If a rank is on the road, she said, driver’s licence information, for instance, would be at hand reach and through a command centre, response time to crimes will be shortened.

According to the minister, a lot of “base” work has already been done, particularly regarding what needs to be purchased for the creation of the smart classrooms in the education component.” She explained that the concept of the smart classroom is that equipment will be put into specific training institutions and high schools that would allow a teacher or trainer to connect with any school anywhere.

“This technology and the opportunity to implement it, is what we call the start of eliminating the digital divide which simply meant that if you were in locations usually hinterland, poor or remote communities in Guyana you were severely disadvantaged and I am happy that we are well on our way to correcting that,” she said.

In terms of health, she said that the project would allow for all health centres and regional hospitals to be connected via the internet as well as for the creation of a space in those facilities to facilitate telemedicine.

“This project is a game changer. This project could truly start the transformation of Guyana,” she said before reminding the naysayers that Guyana has a generation of young people who are already using the technology.

Hughes informed that the project also caters for the training of persons, including the police. Currently, she explained that the ministry through its Industry and Innovation Unit has trained over 600 individuals from Essequibo, Linden and Bartica since the start of the year in the areas of website design, using the computer, coding and STEM (Science, Technology, Engineering and Mathematics).  She stressed that the project has a very important training component because the government recognises that “we can’t put the technology in place and not train individuals to use.”

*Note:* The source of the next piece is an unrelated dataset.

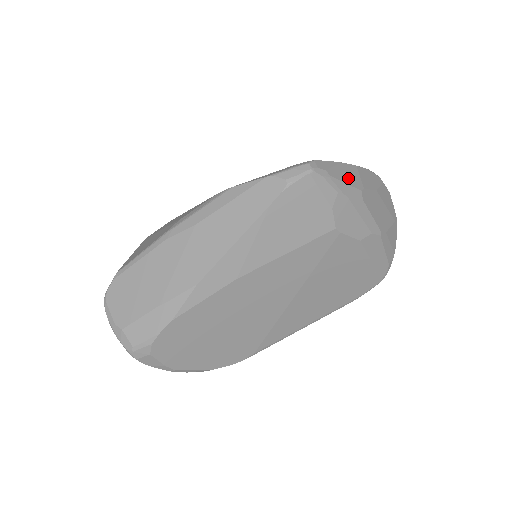
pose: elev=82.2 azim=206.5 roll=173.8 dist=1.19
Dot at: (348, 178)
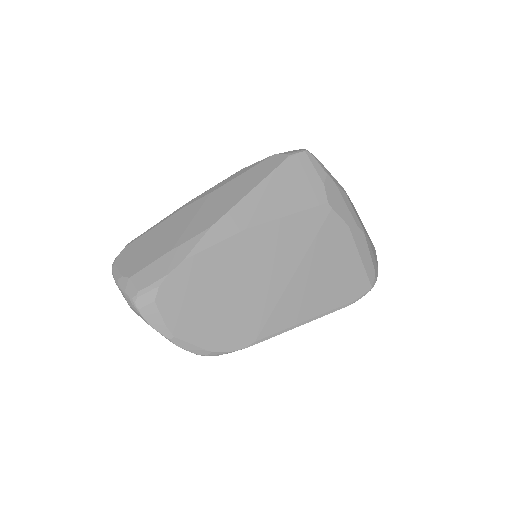
Dot at: occluded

At this point, she said the school component will be implemented in a regional way. The technical institutes, the National School of Agriculture, which already had internet access will have the opportunity to have a smart classroom.

Ambassador Cui, in brief remarks, said that this is a clear sign of transparent business in Guyana and indicates that his government is committed to helping Guyana and its people.

The Ambassador said that China believes that the ICT industry plays a very important role in a country’s development strategy.

“…If we don’t start today maybe three or five years later, we would have to bear the serious consequences,” he said, before adding that the project presents a good opportunity for Guyana to set a solid foundation.